El sistema bajo cuyas normas se desarrolla la vida financiera, política y social del país parece haber sido diseñado con el fin de mantener en necesidad extrema a una gran masa poblacional, a la cual un salario de hambre le resulte una bendición divina en comparación con el desempleo. En este contexto las familias sobreviven gracias al esfuerzo combinado de todos sus miembros en condiciones de extrema necesidad, lo cual repercute en un ambiente poco propicio para su desarrollo integral.
Sumado a esto, la falta de oportunidades en educación, empleo, salud y vivienda dignas contribuye de manera poderosa a provocar la eclosión familiar y un clima de violencia cuyas consecuencias se pueden observar en las elevadas cifras de denuncias de feminicidio, abandono del hogar, violaciones, incesto y ruptura de los lazos familiares. Como uno de sus efectos más graves, el abandono de las nuevas generaciones en busca de satisfacer sus carencias vitales en la calle, en las maras o emigrando hacia la peligrosa ruta del norte.
En este contexto insano y degradante viven miles de niñas y niños relegados, violentados y forzados a soportar toda clase de carencias vitales. Entonces es cuando se requiere de un sistema de rescate –desde un Estado cuyas características lo han convertido en el principal responsable del problema- con el fin de proveer a esta niñez en crisis de una solución a la medida de sus necesidades en educación, alimentación, recreación, atención en salud mental y física para garantizarles un desarrollo adecuado.
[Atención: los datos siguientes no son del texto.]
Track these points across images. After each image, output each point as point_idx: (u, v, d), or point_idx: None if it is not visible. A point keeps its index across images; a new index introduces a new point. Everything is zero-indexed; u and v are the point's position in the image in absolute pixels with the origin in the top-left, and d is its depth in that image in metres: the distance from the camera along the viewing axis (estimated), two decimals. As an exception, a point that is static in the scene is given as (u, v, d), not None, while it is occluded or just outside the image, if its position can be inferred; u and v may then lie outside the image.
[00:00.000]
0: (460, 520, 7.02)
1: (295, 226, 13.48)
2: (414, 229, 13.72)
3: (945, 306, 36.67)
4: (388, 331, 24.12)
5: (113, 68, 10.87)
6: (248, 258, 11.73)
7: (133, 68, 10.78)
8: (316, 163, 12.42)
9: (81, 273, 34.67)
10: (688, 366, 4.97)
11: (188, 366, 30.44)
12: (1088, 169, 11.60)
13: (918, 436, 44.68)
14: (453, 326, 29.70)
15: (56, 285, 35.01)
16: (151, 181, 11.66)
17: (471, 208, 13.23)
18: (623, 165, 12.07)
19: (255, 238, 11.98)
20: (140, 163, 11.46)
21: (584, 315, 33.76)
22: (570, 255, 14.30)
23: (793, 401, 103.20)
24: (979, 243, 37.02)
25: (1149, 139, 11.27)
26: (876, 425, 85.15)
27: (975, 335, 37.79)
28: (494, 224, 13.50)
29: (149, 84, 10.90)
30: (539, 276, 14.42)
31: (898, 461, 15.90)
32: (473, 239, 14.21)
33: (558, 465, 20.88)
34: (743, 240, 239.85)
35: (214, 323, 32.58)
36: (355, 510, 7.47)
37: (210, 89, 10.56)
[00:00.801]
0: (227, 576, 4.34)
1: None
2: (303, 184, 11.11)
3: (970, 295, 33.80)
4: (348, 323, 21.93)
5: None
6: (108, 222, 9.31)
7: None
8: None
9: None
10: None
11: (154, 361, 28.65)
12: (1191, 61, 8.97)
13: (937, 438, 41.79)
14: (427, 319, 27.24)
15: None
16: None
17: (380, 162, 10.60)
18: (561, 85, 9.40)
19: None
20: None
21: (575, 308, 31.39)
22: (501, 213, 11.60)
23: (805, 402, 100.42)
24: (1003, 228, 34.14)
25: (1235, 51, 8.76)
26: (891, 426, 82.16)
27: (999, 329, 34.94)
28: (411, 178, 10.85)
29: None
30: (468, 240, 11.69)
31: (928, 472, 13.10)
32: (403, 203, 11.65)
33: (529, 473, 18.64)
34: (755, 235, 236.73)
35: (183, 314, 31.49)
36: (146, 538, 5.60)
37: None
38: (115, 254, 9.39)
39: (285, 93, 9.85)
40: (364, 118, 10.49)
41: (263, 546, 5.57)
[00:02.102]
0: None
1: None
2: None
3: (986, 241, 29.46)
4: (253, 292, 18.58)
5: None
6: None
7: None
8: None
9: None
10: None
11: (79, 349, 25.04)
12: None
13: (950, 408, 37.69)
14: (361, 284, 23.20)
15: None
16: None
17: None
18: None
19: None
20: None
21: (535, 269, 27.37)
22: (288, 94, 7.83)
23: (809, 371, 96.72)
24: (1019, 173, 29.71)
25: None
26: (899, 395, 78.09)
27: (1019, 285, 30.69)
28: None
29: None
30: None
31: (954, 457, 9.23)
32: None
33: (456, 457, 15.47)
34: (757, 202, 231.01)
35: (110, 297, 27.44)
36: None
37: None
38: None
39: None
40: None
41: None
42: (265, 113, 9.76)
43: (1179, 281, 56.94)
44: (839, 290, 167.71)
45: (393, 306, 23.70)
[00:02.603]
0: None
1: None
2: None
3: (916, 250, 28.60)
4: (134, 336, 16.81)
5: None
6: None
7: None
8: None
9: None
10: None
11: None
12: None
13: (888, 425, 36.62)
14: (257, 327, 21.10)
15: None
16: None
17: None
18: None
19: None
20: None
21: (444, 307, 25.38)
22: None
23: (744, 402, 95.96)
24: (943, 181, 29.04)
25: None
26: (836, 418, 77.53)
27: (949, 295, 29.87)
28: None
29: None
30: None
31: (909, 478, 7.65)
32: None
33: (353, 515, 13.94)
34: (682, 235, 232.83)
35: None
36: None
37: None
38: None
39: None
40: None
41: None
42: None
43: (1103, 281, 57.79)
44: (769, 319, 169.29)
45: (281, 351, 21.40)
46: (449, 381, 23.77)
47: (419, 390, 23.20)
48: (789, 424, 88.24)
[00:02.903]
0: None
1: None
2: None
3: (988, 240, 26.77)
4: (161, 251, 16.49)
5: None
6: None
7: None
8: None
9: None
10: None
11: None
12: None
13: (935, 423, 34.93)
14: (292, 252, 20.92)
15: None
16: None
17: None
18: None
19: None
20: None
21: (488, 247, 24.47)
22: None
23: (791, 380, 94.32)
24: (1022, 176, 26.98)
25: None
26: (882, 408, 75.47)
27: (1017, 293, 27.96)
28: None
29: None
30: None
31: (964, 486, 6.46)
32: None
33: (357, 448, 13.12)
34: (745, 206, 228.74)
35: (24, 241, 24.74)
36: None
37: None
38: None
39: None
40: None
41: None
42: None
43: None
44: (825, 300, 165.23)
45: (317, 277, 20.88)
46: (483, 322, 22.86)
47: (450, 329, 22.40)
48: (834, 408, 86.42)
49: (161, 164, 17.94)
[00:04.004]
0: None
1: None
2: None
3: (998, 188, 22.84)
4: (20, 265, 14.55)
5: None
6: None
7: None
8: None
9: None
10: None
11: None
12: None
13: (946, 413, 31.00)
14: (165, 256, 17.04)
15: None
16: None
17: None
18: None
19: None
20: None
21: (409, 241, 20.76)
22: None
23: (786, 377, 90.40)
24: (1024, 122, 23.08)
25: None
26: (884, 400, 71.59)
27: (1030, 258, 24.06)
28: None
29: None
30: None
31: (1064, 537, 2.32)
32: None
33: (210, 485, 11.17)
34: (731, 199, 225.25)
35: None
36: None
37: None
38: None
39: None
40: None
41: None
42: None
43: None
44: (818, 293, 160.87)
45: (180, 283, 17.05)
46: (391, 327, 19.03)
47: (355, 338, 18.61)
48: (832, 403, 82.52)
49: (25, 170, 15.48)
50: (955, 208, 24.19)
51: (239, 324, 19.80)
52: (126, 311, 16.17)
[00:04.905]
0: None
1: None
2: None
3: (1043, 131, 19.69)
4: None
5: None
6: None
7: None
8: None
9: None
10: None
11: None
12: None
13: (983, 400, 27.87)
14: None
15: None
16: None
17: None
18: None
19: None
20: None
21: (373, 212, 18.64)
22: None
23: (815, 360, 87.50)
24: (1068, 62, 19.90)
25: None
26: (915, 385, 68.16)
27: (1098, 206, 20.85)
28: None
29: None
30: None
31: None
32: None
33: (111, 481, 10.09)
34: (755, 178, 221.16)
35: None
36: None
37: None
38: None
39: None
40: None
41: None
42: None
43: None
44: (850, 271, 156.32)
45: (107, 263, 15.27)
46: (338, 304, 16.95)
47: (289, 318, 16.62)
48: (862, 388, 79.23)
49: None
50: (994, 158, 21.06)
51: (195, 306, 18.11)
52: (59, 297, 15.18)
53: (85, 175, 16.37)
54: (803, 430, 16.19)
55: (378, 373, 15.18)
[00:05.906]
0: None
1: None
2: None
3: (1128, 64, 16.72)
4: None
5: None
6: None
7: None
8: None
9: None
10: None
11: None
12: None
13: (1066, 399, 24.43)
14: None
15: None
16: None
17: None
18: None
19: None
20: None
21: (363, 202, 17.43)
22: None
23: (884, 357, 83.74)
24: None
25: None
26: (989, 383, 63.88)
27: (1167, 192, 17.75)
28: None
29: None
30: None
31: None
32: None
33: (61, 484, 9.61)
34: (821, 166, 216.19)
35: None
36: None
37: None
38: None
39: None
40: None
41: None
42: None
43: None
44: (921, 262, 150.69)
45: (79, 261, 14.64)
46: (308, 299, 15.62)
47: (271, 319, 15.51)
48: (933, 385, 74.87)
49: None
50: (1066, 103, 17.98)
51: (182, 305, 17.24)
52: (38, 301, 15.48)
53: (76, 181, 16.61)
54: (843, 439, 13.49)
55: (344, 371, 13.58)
Este sistema aparentemente ideal, cuyo costo de operación figura en el presupuesto del Estado, en la realidad se ha convertido en una amenaza para la integridad de esos niños, niñas y adolescentes necesitados de protección. Salidos de un ambiente muchas veces degradante y de alto riesgo para su integridad física y psicológica, han ido a dar a verdaderas cárceles de castigo en donde se siguen violando sus derechos. Es el drama constante de ser menor de edad en un país en donde la niñez es la última de las prioridades y en donde para llamar la atención sobre un problema tan grave como la trata de personas, es preciso hacer un escándalo mediático para que las autoridades le presten atención.
Otro tanto sucede con las mujeres violentadas en sus derechos a la vida, a la integridad física, a la libertad. Es tan elevado el nivel de violencia contra ellas que ya se considera parte de la costumbre, se acepta el odio de género hasta el extremo del desmembramiento como algo que les sucede a otras personas menos afortunadas, no algo a lo cual existe la obligación humana de denunciar alto y claro porque es inadmisible, porque no puede seguir sucediendo.
Las niñas, niños y adolescentes recluidos en hogares de rescate no son parias, son seres humanos con derechos. Tratarlos como a tales es obligación del Estado, porque la falta de principios del sector político, cuyos miembros han sentado sus reales en la administración pública, les ha robado la posibilidad de vivir una vida libre de amenazas y con oportunidades de progreso. La deuda con la sociedad está pendiente y debe pagarla en sus nuevas generaciones.